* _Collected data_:
=====
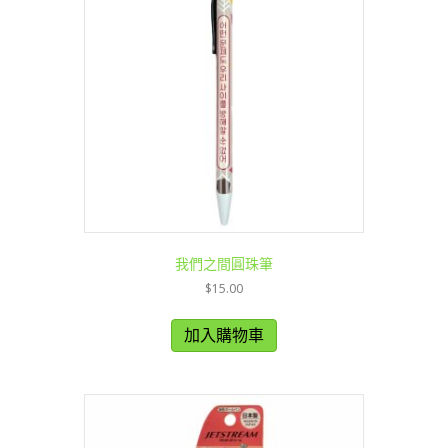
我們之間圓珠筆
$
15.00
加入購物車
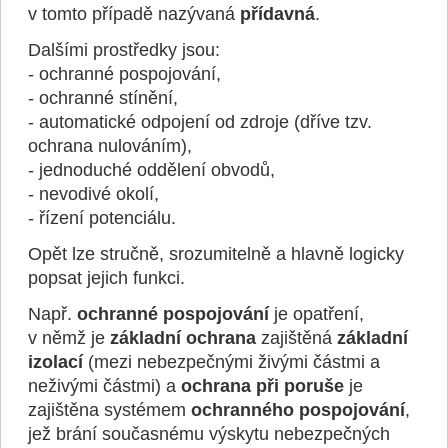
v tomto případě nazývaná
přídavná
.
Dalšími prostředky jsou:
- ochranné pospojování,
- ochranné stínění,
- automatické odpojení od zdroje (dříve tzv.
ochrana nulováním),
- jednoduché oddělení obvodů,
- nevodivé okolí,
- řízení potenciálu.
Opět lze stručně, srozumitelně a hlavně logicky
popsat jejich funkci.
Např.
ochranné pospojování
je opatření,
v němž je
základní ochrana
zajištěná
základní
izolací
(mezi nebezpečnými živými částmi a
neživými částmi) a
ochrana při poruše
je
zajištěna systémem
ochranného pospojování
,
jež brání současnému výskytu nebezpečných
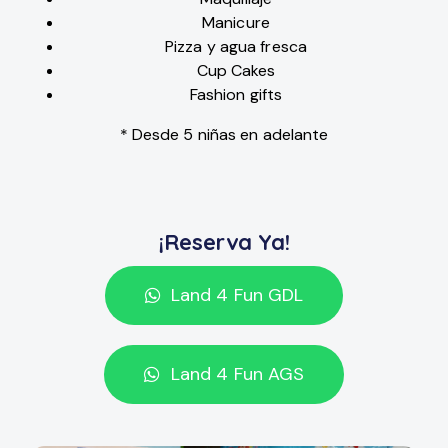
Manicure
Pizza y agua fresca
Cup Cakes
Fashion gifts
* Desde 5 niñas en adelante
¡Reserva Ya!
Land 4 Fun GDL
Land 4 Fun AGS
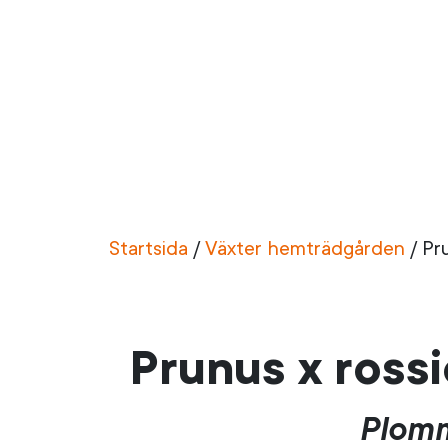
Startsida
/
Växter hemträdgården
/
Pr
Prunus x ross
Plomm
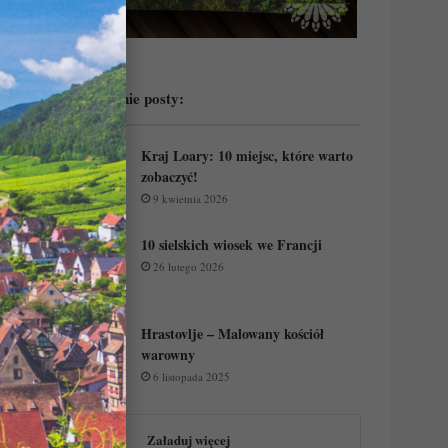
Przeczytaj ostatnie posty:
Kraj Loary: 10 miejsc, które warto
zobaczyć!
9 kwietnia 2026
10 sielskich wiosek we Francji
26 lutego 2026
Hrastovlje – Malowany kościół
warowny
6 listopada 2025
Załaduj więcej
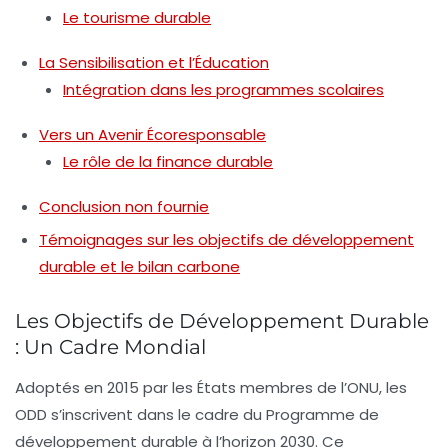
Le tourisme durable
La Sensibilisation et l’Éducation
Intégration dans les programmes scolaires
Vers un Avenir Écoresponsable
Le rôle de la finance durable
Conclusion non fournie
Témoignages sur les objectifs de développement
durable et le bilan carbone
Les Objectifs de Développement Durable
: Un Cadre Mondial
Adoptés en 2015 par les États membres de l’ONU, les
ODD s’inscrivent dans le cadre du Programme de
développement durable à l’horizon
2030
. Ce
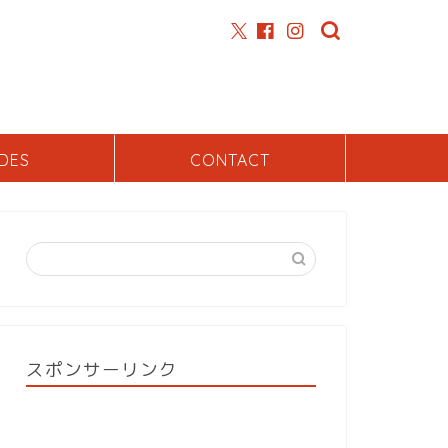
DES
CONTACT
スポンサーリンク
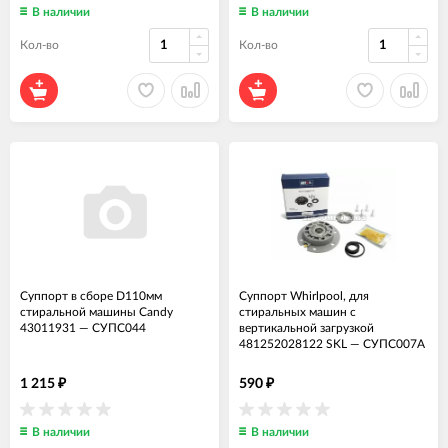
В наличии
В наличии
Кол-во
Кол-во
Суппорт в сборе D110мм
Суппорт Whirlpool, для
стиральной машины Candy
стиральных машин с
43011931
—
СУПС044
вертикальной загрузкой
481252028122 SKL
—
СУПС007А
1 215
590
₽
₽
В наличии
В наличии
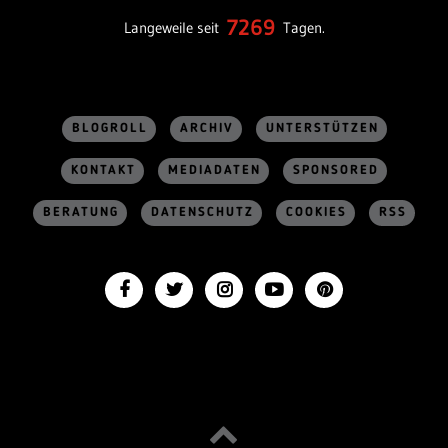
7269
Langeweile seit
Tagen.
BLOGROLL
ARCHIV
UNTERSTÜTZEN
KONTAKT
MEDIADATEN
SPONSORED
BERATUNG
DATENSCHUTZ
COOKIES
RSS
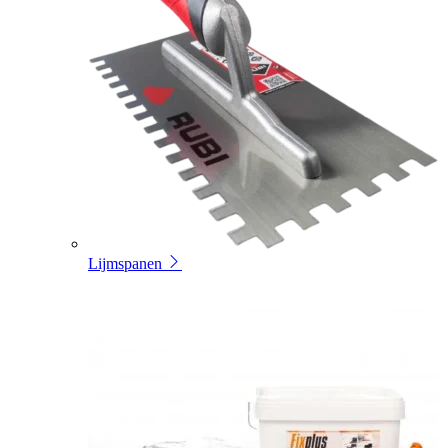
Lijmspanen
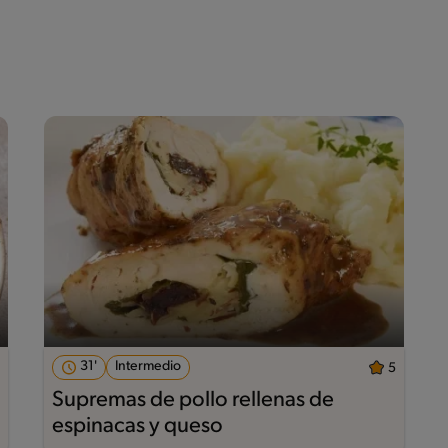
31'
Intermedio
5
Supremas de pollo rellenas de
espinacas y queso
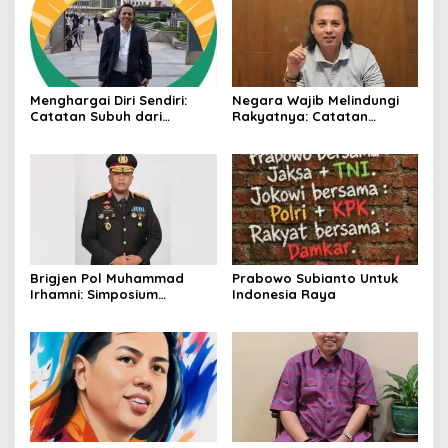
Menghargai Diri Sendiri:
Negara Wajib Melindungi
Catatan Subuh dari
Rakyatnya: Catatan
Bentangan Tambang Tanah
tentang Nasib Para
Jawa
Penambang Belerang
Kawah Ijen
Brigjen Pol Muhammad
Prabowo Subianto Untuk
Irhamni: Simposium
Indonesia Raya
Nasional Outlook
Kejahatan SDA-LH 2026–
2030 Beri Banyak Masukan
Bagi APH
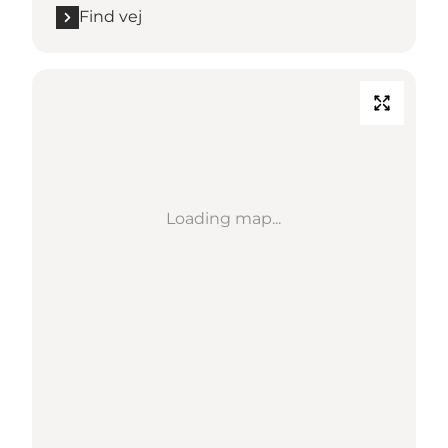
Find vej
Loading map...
=====
Restate word for word the lines starting at the one that contains "développement durable à l’horizon" and ending at the last line of the data. Skip every picture.

développement durable à l’horizon
2030
. Ce
DES
CONTACT
スポンサーリンク
В наличии
В наличии
Кол-во
Кол-во
Суппорт в сборе D110мм
Суппорт Whirlpool, для
стиральной машины Candy
стиральных машин с
43011931
—
СУПС044
вертикальной загрузкой
481252028122 SKL
—
СУПС007А
1 215
590
₽
₽
В наличии
В наличии
7269
Langeweile seit
Tagen.
BLOGROLL
ARCHIV
UNTERSTÜTZEN
KONTAKT
MEDIADATEN
SPONSORED
BERATUNG
DATENSCHUTZ
COOKIES
RSS
Lijmspanen
31'
Intermedio
5
Supremas de pollo rellenas de
espinacas y queso
Menghargai Diri Sendiri:
Negara Wajib Melindungi
Catatan Subuh dari
Rakyatnya: Catatan
Bentangan Tambang Tanah
tentang Nasib Para
Jawa
Penambang Belerang
Kawah Ijen
Brigjen Pol Muhammad
Prabowo Subianto Untuk
Irhamni: Simposium
Indonesia Raya
Nasional Outlook
Kejahatan SDA-LH 2026–
2030 Beri Banyak Masukan
Bagi APH
Find vej
Loading map...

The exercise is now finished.